:: Page excerpt ::
Opinion

What might a “phenomenal” tax plan look like?

By Bevan Graham
Managing Director and Chief Economist, AMP Capital New Zealand New Zealand

Since the election markets have focused on the pro-growth fiscal and regulatory aspects of President Trump’s policy agenda, and have been largely immune (bemused?) by much of the news (noise?) being tweeted (or is it twittered?) out of Washington (or is it Manhattan?).

The rubber is about to hit the road on President Trump’s pro-growth agenda, particularly on tax. President Trump intimated a few days ago that he was just 2-3 weeks away from releasing the details of what he has labelled a “phenomenal” tax plan. Therein lies the first risk – overpromising and underdelivering.

We have a few hints on what “phenomenal” might look like. The President made various commitments to tax reform on the campaign trail and we also have the 2016 Congressional Republican ‘blueprint’ on tax reform, authored by House Speaker Paul Ryan and House Ways and Means Committee Chairman Kevin Brady.

On personal income tax both the President and the Republican Party (GOP) proposal called for a reduction in individual income tax rates while at the same time eliminating some deductions. Both proposals would collapse the current seven income brackets down to three which would reduce the marginal tax rate for many taxpayers. The largest tax cuts in percentage terms would come at the top end of the income distribution.

However, Congressional republicans are primarily focused on corporate tax reform, with a particular intent on lowering the tax rate on business investment and reducing the incentive for US companies to locate production overseas.

:: Exercise brief ::
Name every person mentioned in the opinion piece on the proposed tax plan above.

(Collected data entries)

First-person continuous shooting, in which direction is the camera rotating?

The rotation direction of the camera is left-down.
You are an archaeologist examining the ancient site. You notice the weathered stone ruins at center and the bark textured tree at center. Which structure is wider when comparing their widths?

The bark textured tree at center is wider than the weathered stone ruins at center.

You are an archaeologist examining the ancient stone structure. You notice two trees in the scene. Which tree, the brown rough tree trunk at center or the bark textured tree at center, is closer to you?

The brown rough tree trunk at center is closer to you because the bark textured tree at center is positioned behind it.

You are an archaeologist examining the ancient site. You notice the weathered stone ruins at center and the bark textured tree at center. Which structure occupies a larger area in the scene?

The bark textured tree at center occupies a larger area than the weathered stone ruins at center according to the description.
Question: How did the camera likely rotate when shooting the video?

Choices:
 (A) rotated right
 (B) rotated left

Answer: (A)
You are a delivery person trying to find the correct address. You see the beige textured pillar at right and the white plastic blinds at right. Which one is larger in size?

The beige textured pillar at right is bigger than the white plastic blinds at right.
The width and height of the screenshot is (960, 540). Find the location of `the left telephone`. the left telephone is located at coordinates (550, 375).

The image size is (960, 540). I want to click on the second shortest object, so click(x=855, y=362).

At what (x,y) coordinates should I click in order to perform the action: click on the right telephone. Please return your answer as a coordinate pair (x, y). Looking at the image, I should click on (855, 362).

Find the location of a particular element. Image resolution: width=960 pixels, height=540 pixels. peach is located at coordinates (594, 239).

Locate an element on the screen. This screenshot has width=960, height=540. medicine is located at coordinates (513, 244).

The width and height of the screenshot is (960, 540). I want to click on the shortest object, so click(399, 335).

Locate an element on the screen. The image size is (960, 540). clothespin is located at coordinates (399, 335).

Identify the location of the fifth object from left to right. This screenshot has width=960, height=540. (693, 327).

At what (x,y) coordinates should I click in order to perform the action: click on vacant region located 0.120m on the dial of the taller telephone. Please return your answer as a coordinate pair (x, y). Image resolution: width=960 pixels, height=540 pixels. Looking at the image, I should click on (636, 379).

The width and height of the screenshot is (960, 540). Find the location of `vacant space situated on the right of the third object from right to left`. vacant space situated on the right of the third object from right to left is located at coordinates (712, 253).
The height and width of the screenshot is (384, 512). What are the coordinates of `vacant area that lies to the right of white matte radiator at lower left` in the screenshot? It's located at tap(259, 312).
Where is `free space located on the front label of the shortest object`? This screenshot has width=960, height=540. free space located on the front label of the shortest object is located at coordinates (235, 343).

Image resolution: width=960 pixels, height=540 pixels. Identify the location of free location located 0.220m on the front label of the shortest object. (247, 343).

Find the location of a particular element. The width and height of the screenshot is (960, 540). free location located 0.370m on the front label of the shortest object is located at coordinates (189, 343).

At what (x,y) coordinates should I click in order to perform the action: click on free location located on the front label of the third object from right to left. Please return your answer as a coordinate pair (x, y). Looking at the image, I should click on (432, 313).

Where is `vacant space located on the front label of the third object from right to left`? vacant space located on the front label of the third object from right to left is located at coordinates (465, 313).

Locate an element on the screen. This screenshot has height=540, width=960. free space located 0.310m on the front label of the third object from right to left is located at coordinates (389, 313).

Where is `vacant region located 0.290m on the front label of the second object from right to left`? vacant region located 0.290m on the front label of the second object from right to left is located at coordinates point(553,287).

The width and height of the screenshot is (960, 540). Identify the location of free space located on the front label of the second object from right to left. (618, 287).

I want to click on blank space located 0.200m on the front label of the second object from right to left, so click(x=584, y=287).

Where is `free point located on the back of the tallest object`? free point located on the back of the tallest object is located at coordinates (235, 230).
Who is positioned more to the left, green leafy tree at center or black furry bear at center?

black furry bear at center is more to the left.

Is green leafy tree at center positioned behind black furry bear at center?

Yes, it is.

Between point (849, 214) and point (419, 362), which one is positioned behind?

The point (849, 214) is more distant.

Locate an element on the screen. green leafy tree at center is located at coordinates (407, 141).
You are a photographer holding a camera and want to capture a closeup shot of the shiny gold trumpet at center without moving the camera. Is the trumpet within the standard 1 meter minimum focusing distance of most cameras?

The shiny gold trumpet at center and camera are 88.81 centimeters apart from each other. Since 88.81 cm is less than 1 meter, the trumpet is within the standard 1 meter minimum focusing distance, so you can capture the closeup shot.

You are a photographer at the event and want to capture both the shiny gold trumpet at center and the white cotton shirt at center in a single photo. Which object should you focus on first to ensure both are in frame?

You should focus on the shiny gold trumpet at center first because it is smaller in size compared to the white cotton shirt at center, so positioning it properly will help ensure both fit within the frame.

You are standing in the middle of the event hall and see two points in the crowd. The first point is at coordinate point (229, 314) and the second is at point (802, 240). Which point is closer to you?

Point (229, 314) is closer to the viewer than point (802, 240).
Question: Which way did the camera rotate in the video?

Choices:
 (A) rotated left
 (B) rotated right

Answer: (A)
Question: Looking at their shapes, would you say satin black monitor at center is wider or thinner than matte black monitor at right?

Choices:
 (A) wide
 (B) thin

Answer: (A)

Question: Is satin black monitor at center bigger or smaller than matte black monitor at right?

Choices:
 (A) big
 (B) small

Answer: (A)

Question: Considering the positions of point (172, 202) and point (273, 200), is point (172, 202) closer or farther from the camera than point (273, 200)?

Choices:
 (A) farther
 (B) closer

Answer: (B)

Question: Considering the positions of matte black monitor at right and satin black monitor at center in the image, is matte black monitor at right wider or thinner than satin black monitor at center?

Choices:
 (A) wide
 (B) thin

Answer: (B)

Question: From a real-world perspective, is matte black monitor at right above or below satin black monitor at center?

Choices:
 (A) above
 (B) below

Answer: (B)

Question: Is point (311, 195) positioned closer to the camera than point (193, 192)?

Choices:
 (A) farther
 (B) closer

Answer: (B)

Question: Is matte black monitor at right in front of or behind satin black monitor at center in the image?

:: Answer to this problem ::
Bevan Graham, President Trump, Paul Ryan, Kevin Brady